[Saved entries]

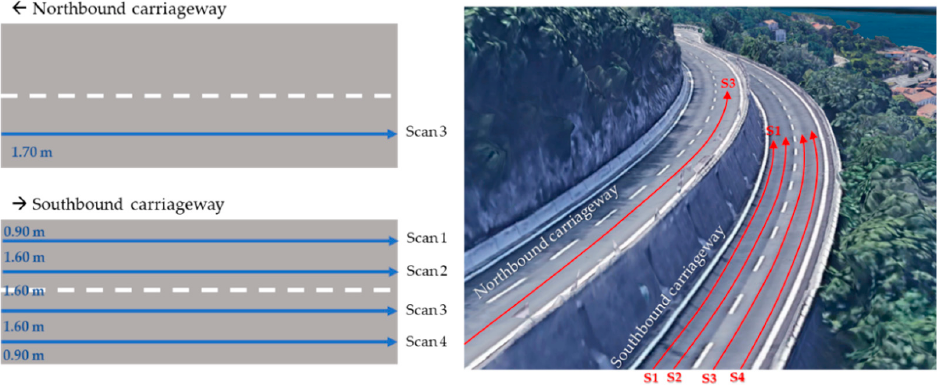
Figure 6. The scheme of acquisition adopted for GPR surveys.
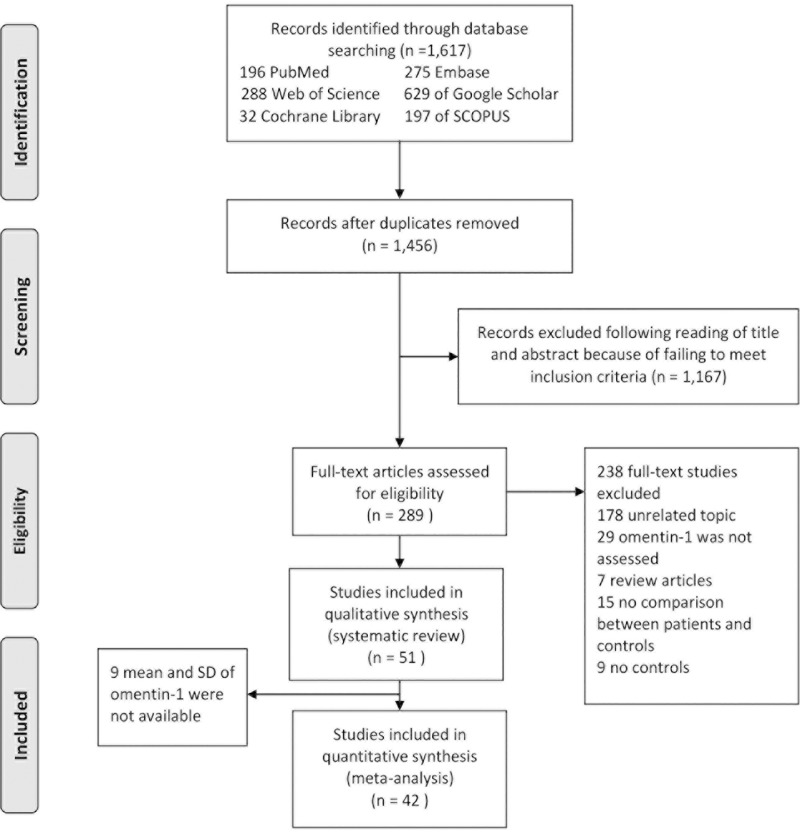
Flowchart of study selection.Showing the process by which relevant studies were retrieved from the databases, assessed, and selected, or excluded. Preferred reporting items for systematic reviews and meta-analyses (PRISMA) diagram for study search.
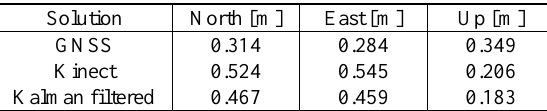
Table 6. Standard deviations between the computed solutions for the downsampled scenario and the reference trajectory measured with the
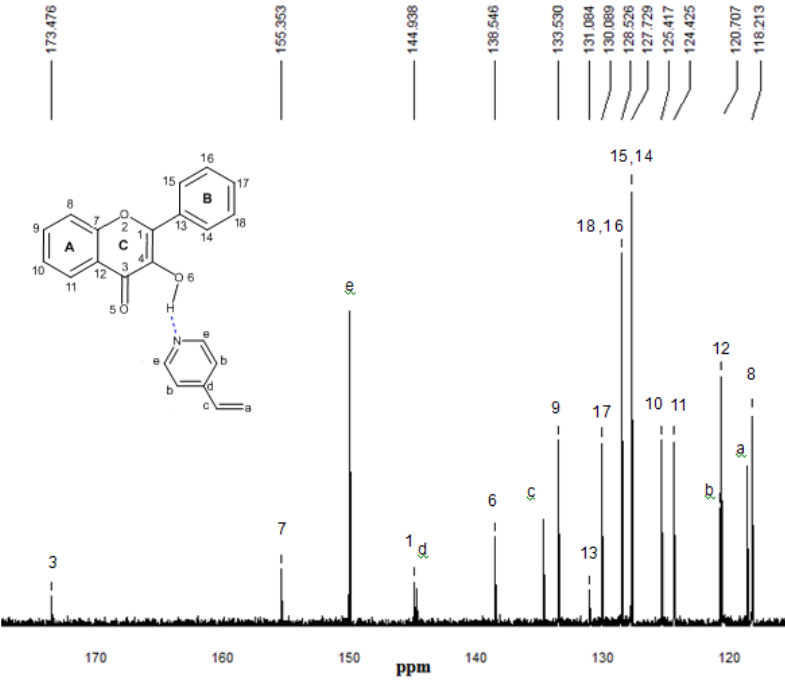
Figure 10. 13 C-NMR experimental spectrum of the complex FL-4VPy 1:1 in CDCl numbering that appears on each signal is relative to carbon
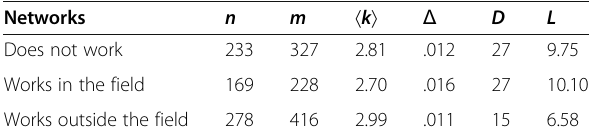
Table 1 Macrostructural data of the giant component of critical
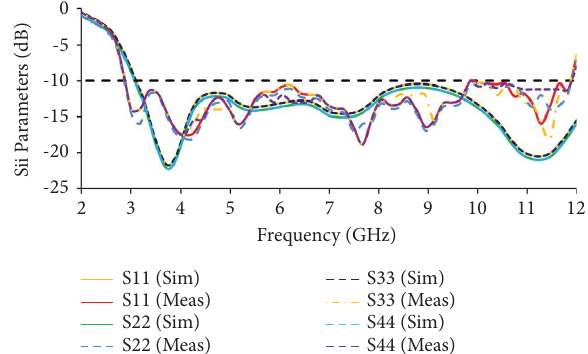
Figure 10: S ii -plots of the proposed MIMO antenna.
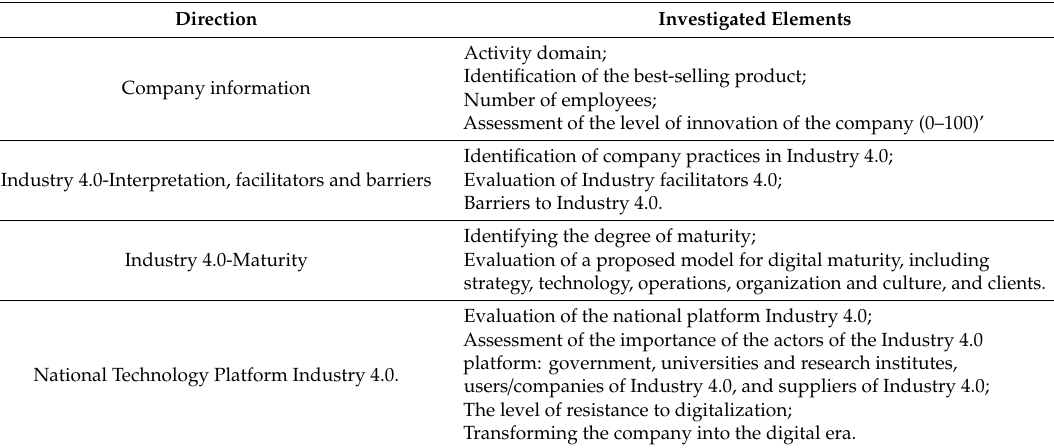
Table 1. Sustainable development and Industry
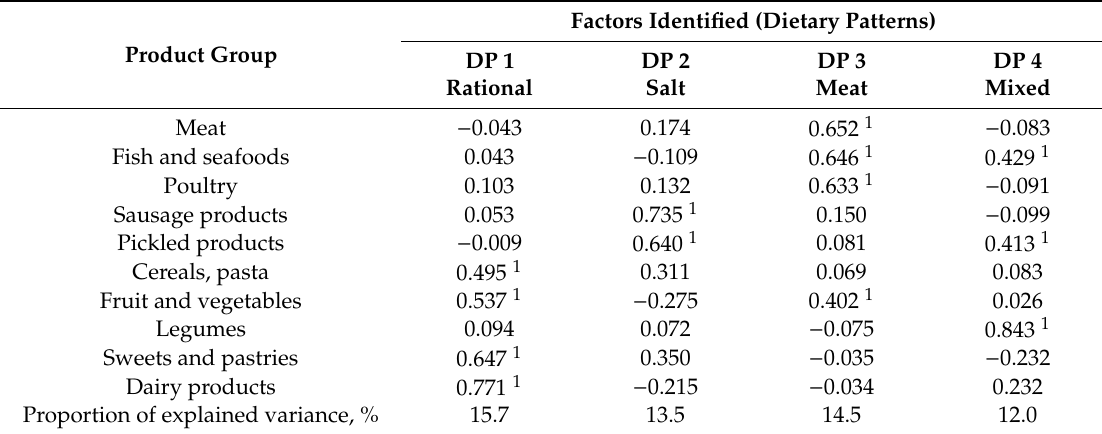
Table A1. Factor loadings of the principal dietary patterns identified (women).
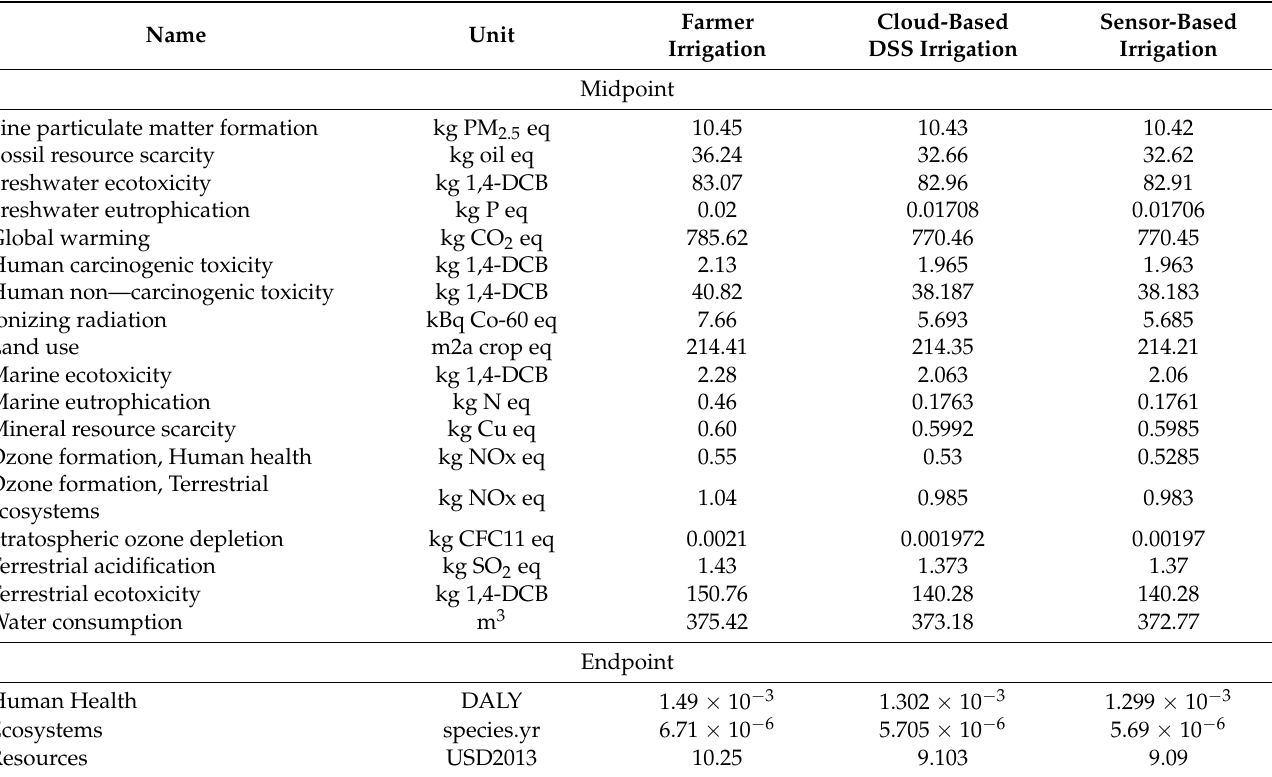
Table 4. Environmental impacts attributed to 1-ton zucchini product using farmer experience and soil-moisture irrigation-based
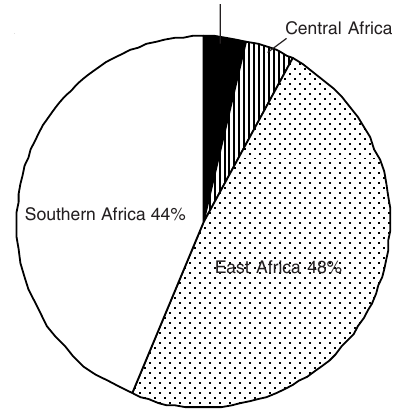
Figure 1. Distribution of lions in Africa (Bauer & van der Merwe 2004)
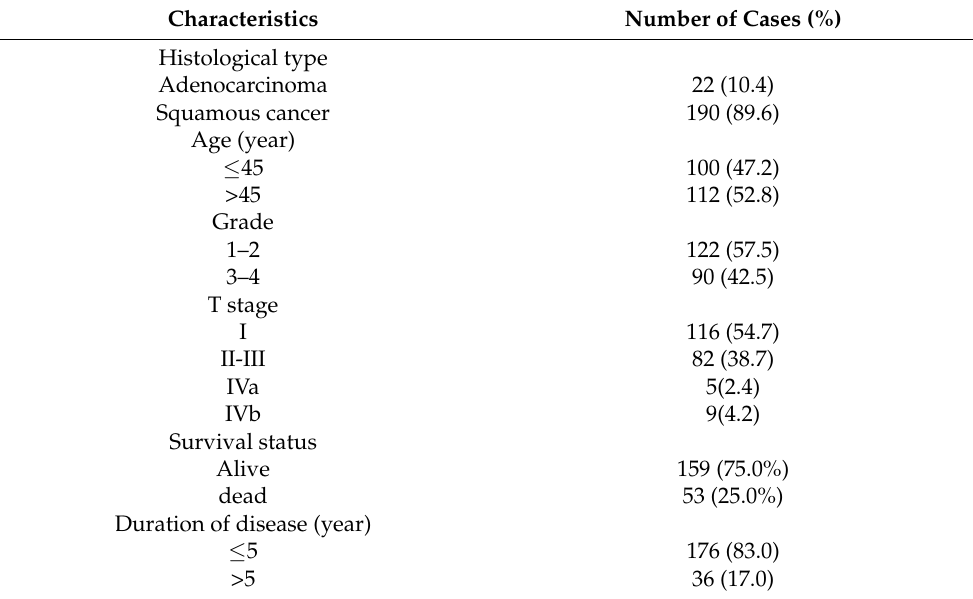
Table 6. The characteristic of 212 clinical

> _Your objective_: Please copy the data shown above word for word, omitting the pictures.

> _Answer to this problem_:
Figure 6. The scheme of acquisition adopted for GPR surveys.
Flowchart of study selection.Showing the process by which relevant studies were retrieved from the databases, assessed, and selected, or excluded. Preferred reporting items for systematic reviews and meta-analyses (PRISMA) diagram for study search.
Table 6. Standard deviations between the computed solutions for the downsampled scenario and the reference trajectory measured with the
Figure 10. 13 C-NMR experimental spectrum of the complex FL-4VPy 1:1 in CDCl numbering that appears on each signal is relative to carbon
Table 1 Macrostructural data of the giant component of critical
Figure 10: S ii -plots of the proposed MIMO antenna.
Table 1. Sustainable development and Industry
Table A1. Factor loadings of the principal dietary patterns identified (women).
Table 4. Environmental impacts attributed to 1-ton zucchini product using farmer experience and soil-moisture irrigation-based
Figure 1. Distribution of lions in Africa (Bauer & van der Merwe 2004)
Table 6. The characteristic of 212 clinical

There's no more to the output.